— Work to complete —
Your task is to copy each line in the listing that includes the word "inputs".

— Records provided —
****************

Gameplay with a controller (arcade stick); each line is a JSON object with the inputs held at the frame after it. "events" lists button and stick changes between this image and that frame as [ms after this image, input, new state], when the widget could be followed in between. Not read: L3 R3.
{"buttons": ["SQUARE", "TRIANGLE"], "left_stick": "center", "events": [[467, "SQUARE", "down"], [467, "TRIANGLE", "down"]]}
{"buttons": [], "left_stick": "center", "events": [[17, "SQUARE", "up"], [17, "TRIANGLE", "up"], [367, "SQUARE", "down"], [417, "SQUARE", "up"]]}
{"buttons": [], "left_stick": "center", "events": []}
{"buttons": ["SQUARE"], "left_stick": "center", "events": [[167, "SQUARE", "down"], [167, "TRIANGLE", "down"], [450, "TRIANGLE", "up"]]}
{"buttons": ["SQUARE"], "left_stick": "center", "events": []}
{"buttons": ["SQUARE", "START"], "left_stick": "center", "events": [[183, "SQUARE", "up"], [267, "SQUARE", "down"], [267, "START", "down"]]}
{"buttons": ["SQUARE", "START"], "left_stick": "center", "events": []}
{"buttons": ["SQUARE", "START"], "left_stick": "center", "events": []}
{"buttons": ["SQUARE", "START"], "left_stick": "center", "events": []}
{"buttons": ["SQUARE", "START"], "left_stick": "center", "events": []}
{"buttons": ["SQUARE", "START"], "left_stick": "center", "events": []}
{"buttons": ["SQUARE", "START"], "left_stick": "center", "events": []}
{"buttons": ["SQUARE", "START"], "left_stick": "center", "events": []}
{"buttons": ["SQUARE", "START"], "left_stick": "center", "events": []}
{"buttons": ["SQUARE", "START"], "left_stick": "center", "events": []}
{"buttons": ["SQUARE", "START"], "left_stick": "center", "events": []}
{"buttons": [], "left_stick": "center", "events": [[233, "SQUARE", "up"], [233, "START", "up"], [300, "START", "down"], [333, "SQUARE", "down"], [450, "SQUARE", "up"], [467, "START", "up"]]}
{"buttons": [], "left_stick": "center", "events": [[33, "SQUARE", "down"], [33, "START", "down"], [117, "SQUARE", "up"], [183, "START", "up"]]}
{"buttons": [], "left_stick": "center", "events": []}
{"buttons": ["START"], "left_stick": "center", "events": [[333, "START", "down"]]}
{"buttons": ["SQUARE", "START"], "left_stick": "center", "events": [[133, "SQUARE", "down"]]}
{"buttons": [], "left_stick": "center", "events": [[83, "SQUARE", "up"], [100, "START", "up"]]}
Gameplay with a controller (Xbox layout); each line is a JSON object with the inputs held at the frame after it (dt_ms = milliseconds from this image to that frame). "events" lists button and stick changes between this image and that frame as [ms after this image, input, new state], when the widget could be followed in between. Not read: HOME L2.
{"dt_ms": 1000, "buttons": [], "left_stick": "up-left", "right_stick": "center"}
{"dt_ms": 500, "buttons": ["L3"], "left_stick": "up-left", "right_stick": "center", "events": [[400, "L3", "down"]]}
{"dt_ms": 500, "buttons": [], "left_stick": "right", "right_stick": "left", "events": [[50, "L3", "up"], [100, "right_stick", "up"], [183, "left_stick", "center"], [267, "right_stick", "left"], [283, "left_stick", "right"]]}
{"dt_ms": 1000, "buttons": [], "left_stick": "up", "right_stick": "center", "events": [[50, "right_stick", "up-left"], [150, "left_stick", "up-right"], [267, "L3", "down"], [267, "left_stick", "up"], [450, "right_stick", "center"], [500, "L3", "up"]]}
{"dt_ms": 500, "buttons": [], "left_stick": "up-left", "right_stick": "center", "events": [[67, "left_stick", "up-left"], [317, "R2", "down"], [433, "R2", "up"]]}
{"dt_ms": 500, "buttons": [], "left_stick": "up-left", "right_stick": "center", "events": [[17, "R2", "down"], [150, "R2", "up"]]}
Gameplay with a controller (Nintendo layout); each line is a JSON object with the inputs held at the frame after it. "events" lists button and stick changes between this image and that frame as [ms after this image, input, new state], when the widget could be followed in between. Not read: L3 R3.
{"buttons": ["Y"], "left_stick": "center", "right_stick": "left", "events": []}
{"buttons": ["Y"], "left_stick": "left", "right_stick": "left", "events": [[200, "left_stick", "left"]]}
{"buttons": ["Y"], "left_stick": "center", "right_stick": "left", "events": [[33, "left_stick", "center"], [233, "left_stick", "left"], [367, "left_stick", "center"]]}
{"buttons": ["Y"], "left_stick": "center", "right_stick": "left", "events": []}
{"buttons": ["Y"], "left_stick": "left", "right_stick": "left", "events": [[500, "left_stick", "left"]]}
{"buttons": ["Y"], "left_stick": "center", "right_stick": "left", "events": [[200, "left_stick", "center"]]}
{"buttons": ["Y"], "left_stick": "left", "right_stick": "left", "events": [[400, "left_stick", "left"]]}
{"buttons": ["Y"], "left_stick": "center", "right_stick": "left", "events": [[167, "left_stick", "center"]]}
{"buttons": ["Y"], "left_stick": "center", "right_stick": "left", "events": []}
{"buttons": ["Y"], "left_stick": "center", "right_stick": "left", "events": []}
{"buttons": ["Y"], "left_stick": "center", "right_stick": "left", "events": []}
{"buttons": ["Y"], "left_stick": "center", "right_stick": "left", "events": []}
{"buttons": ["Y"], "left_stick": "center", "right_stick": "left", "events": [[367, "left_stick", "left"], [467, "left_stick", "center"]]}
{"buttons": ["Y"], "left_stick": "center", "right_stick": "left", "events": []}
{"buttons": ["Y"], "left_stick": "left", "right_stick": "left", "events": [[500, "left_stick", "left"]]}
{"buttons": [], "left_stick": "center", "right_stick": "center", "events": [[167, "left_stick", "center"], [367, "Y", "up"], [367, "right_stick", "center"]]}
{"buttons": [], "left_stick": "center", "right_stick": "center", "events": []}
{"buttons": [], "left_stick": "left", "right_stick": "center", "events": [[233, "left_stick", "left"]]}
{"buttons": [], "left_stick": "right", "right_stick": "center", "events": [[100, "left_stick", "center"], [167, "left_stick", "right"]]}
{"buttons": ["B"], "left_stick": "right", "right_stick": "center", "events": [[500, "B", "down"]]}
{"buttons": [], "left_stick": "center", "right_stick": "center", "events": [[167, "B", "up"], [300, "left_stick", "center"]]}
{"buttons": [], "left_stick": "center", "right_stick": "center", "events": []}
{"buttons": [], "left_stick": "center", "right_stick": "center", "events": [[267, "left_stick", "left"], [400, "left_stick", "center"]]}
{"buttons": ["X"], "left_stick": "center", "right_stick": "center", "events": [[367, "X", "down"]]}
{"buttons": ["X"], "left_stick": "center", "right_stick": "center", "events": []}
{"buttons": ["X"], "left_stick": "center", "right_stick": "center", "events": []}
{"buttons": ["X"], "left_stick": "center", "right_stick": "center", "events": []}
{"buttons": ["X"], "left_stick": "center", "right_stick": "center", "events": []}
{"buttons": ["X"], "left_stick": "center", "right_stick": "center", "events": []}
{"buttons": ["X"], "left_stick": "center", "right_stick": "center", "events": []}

****************

— Completed exercise —
Gameplay with a controller (arcade stick); each line is a JSON object with the inputs held at the frame after it. "events" lists button and stick changes between this image and that frame as [ms after this image, input, new state], when the widget could be followed in between. Not read: L3 R3.
Gameplay with a controller (Xbox layout); each line is a JSON object with the inputs held at the frame after it (dt_ms = milliseconds from this image to that frame). "events" lists button and stick changes between this image and that frame as [ms after this image, input, new state], when the widget could be followed in between. Not read: HOME L2.
Gameplay with a controller (Nintendo layout); each line is a JSON object with the inputs held at the frame after it. "events" lists button and stick changes between this image and that frame as [ms after this image, input, new state], when the widget could be followed in between. Not read: L3 R3.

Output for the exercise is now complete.